• TASK BRIEF
From the listing below, reproduce word for word the part that opens with the line containing "Figure 22. Variations" and closes with the line containing "Figure 1. Map"; reproduce nothing else.

• MATERIAL FOR THIS EXERCISE
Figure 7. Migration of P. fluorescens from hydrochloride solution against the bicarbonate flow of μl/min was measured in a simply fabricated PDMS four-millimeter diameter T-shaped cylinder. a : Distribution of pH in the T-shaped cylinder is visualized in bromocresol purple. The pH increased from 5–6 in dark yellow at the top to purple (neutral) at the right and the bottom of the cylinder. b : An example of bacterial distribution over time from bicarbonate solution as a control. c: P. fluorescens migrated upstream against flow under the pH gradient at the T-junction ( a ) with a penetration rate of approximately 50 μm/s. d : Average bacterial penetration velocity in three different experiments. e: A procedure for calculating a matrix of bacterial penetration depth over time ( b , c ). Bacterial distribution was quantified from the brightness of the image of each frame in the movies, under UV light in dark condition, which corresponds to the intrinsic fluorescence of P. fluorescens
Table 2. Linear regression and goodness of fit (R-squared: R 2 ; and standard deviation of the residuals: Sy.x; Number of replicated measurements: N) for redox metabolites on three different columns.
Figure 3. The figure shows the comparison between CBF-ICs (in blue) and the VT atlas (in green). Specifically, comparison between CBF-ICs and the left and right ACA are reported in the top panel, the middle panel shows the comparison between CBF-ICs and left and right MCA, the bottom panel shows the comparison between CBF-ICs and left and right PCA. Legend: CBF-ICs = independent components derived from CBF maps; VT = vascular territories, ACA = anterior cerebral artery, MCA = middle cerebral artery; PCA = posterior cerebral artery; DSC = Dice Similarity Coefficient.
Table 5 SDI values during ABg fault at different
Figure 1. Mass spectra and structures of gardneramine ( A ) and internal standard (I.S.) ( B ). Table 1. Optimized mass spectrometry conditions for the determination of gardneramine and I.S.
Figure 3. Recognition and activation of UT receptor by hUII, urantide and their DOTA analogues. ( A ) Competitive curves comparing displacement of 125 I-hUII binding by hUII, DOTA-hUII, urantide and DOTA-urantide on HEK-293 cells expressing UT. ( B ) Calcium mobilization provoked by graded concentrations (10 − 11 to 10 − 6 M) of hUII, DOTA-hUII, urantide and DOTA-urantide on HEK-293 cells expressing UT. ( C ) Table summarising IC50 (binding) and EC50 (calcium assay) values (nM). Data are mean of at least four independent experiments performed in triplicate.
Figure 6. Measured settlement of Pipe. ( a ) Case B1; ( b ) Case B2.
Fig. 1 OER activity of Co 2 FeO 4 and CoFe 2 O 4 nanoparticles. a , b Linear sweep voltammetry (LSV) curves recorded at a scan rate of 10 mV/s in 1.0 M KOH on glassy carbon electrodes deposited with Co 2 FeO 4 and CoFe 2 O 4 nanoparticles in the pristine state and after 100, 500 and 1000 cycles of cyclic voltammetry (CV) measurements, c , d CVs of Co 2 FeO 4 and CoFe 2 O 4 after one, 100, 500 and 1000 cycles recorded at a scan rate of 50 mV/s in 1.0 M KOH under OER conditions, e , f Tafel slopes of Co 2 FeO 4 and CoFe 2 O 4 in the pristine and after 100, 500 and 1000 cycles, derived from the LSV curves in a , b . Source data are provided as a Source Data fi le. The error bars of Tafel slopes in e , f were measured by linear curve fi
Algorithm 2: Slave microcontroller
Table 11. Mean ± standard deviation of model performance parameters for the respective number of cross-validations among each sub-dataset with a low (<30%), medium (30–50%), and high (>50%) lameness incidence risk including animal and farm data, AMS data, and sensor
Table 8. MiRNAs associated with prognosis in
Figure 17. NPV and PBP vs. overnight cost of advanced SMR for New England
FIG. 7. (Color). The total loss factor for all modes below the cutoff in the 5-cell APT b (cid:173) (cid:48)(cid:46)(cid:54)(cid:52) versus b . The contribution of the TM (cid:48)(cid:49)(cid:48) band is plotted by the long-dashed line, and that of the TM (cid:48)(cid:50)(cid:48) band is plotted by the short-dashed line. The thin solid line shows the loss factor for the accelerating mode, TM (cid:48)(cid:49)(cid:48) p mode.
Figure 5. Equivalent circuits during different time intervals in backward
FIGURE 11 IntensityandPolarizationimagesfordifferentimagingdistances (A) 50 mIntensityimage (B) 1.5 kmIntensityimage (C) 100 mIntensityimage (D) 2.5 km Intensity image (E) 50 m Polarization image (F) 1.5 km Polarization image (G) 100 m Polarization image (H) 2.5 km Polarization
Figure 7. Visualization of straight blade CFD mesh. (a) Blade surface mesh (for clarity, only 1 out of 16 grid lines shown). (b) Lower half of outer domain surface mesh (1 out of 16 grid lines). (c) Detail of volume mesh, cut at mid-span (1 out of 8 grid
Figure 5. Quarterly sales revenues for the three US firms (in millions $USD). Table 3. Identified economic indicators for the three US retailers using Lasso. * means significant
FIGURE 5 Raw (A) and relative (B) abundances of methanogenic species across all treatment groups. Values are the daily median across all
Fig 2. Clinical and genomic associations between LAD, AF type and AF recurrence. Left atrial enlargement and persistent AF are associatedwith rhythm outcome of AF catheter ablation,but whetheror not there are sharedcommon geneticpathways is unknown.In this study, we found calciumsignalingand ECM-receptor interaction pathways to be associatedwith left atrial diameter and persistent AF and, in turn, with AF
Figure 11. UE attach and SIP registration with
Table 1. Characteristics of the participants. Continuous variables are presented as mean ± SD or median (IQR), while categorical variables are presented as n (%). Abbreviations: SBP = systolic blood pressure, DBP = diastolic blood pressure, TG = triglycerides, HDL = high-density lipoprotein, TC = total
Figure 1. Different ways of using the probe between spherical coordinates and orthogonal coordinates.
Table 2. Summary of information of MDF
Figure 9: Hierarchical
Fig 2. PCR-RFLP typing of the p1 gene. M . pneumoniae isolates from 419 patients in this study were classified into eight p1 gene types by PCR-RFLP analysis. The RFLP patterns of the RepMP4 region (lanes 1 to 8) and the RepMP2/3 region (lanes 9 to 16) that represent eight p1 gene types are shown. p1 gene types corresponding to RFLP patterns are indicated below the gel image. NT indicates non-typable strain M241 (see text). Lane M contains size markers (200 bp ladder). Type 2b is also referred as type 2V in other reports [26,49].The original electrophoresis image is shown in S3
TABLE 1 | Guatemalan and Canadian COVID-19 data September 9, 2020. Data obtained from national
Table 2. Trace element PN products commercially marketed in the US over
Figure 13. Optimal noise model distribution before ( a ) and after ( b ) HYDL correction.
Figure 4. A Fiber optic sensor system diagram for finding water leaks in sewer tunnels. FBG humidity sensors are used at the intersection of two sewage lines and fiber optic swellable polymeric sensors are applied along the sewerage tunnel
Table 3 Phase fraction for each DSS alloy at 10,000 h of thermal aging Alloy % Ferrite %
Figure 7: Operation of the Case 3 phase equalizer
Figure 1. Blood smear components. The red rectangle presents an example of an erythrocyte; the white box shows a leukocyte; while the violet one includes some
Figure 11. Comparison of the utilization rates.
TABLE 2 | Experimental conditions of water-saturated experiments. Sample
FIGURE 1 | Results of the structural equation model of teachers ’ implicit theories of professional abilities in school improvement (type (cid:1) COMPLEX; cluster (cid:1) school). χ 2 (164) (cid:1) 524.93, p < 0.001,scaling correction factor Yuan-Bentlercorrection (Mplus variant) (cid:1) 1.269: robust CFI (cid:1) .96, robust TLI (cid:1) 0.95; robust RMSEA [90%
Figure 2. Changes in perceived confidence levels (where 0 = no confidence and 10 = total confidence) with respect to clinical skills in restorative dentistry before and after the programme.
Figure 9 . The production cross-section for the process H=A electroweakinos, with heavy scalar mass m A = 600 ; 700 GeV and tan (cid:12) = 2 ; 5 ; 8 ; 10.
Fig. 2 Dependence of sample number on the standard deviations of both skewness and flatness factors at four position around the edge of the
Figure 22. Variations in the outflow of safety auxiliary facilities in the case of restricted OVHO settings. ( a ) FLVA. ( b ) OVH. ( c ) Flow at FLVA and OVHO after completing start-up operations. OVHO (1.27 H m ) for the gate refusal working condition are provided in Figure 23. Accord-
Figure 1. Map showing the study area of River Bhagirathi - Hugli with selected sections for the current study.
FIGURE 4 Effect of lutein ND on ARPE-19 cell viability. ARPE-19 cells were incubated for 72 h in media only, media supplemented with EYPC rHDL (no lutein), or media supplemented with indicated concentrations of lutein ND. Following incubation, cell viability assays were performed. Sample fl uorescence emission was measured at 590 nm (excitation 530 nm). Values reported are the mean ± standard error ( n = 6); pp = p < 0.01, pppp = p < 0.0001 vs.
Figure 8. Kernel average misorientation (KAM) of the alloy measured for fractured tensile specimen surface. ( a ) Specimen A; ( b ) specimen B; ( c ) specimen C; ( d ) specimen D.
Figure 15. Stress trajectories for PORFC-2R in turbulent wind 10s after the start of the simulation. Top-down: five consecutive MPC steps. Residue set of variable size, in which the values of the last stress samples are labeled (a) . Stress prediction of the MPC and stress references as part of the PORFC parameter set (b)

• ANSWER TO THIS PROBLEM
Figure 22. Variations in the outflow of safety auxiliary facilities in the case of restricted OVHO settings. ( a ) FLVA. ( b ) OVH. ( c ) Flow at FLVA and OVHO after completing start-up operations. OVHO (1.27 H m ) for the gate refusal working condition are provided in Figure 23. Accord-
Figure 1. Map showing the study area of River Bhagirathi - Hugli with selected sections for the current study.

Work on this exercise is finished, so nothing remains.